| Problem requirements |
Within the records below is a range that opens at the line with "4. For edits" and closes at the line with "6. You can add". Return that range word for word, both ends included, and only that range.

| Exercise data |
___
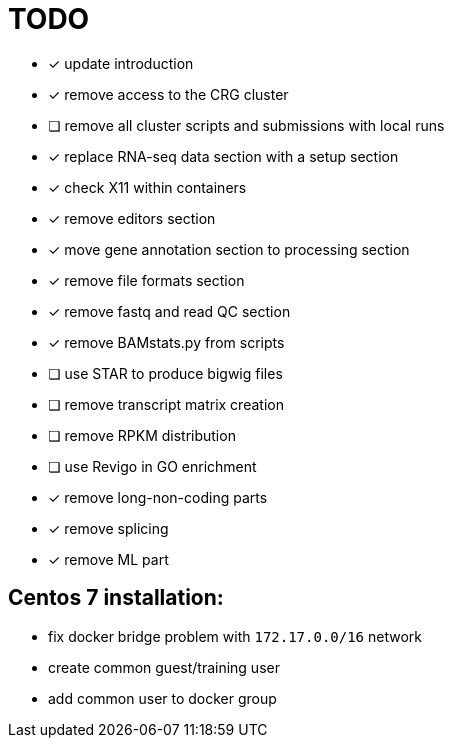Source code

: = TODO

* [x] update introduction
* [x] remove access to the CRG cluster
* [ ] remove all cluster scripts and submissions with local runs
* [x] replace RNA-seq data section with a setup section
* [x] check X11 within containers
* [x] remove editors section
* [x] move gene annotation section to processing section
* [x] remove file formats section
* [x] remove fastq and read QC section
* [x] remove BAMstats.py from scripts
* [ ] use STAR to produce bigwig files
* [ ] remove transcript matrix creation
* [ ] remove RPKM distribution
* [ ] use Revigo in GO enrichment
* [x] remove long-non-coding parts
* [x] remove splicing
* [x] remove ML part

== Centos 7 installation:

* fix docker bridge problem with `172.17.0.0/16` network
* create common guest/training user
* add common user to docker group
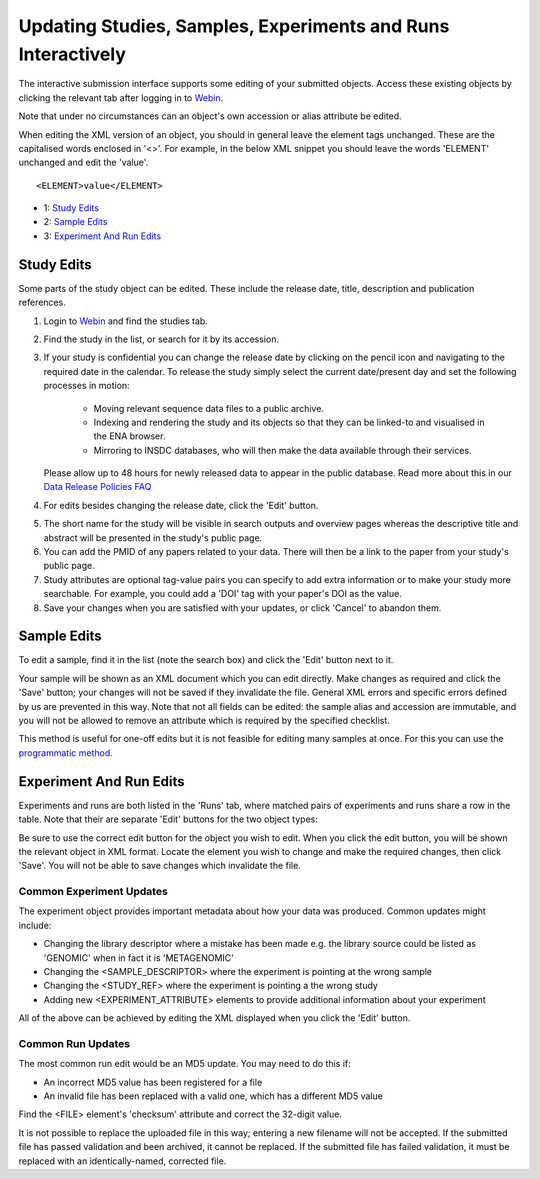 =============================================================
Updating Studies, Samples, Experiments and Runs Interactively
=============================================================

The interactive submission interface supports some editing of your submitted objects.
Access these existing objects by clicking the relevant tab after logging in to `Webin <https://www.ebi.ac.uk/ena/submit/sra/#home>`_.

Note that under no circumstances can an object's own accession or alias attribute be edited.

When editing the XML version of an object, you should in general leave the element tags unchanged.
These are the capitalised words enclosed in '<>'.
For example, in the below XML snippet you should leave the words 'ELEMENT' unchanged and edit the 'value'.

::

    <ELEMENT>value</ELEMENT>

- 1: `Study Edits`_
- 2: `Sample Edits`_
- 3: `Experiment And Run Edits`_


Study Edits
===========

Some parts of the study object can be edited.
These include the release date, title, description and publication references.

.. image:: ../images/mod_05_p03.png

1. Login to `Webin <https://www.ebi.ac.uk/ena/submit/sra/#home>`_ and find the studies tab.
2. Find the study in the list, or search for it by its accession.
3. If your study is confidential you can change the release date by clicking on the pencil icon and navigating to the required date in the calendar.
   To release the study simply select the current date/present day and set the following processes in motion:

	- Moving relevant sequence data files to a public archive.
	- Indexing and rendering the study and its objects so that they can be linked-to and visualised in the ENA browser.
	- Mirroring to INSDC databases, who will then make the data available through their services.

   Please allow up to 48 hours for newly released data to appear in the public database.
   Read more about this in our `Data Release Policies FAQ <../../faq/release.html>`_

4. For edits besides changing the release date, click the 'Edit' button.

.. image:: ../images/mod_05_p04.png

5. The short name for the study will be visible in search outputs and overview pages whereas the descriptive title and abstract will be presented in the study's public page.
6. You can add the PMID of any papers related to your data.
   There will then be a link to the paper from your study's public page.
7. Study attributes are optional tag-value pairs you can specify to add extra information or to make your study more searchable.
   For example, you could add a 'DOI' tag with your paper's DOI as the value.
8. Save your changes when you are satisfied with your updates, or click 'Cancel' to abandon them.


Sample Edits
============

To edit a sample, find it in the list (note the search box) and click the 'Edit' button next to it.

.. image:: ../images/mod_05_p02.png

Your sample will be shown as an XML document which you can edit directly.
Make changes as required and click the 'Save' button; your changes will not be saved if they invalidate the file.
General XML errors and specific errors defined by us are prevented in this way.
Note that not all fields can be edited: the sample alias and accession are immutable, and you will not be allowed to remove an attribute which is required by the specified checklist.

.. image:: ../images/mod_05_p02_b.png

This method is useful for one-off edits but it is not feasible for editing many samples at once. For this you can use the `programmatic method <programmatic-sample.html>`_.


Experiment And Run Edits
========================

Experiments and runs are both listed in the 'Runs' tab, where matched pairs of experiments and runs share a row in the table.
Note that their are separate 'Edit' buttons for the two object types:

.. image:: ../images/mod_05_p05.png

Be sure to use the correct edit button for the object you wish to edit.
When you click the edit button, you will be shown the relevant object in XML format.
Locate the element you wish to change and make the required changes, then click 'Save'.
You will not be able to save changes which invalidate the file.


Common Experiment Updates
-------------------------

The experiment object provides important metadata about how your data was produced.
Common updates might include:

- Changing the library descriptor where a mistake has been made e.g. the library source could be
  listed as 'GENOMIC' when in fact it is 'METAGENOMIC'
- Changing the <SAMPLE_DESCRIPTOR> where the experiment is pointing at the wrong sample
- Changing the <STUDY_REF> where the experiment is pointing a the wrong study
- Adding new <EXPERIMENT_ATTRIBUTE> elements to provide additional information about your experiment

All of the above can be achieved by editing the XML displayed when you click the 'Edit' button.


Common Run Updates
------------------

The most common run edit would be an MD5 update.
You may need to do this if:

- An incorrect MD5 value has been registered for a file
- An invalid file has been replaced with a valid one, which has a different MD5 value

Find the <FILE> element's 'checksum' attribute and correct the 32-digit value.

It is not possible to replace the uploaded file in this way; entering a new filename will not be accepted.
If the submitted file has passed validation and been archived, it cannot be replaced.
If the submitted file has failed validation, it must be replaced with an identically-named, corrected file.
___
| Answer space |
4. For edits besides changing the release date, click the 'Edit' button.

.. image:: ../images/mod_05_p04.png

5. The short name for the study will be visible in search outputs and overview pages whereas the descriptive title and abstract will be presented in the study's public page.
6. You can add the PMID of any papers related to your data.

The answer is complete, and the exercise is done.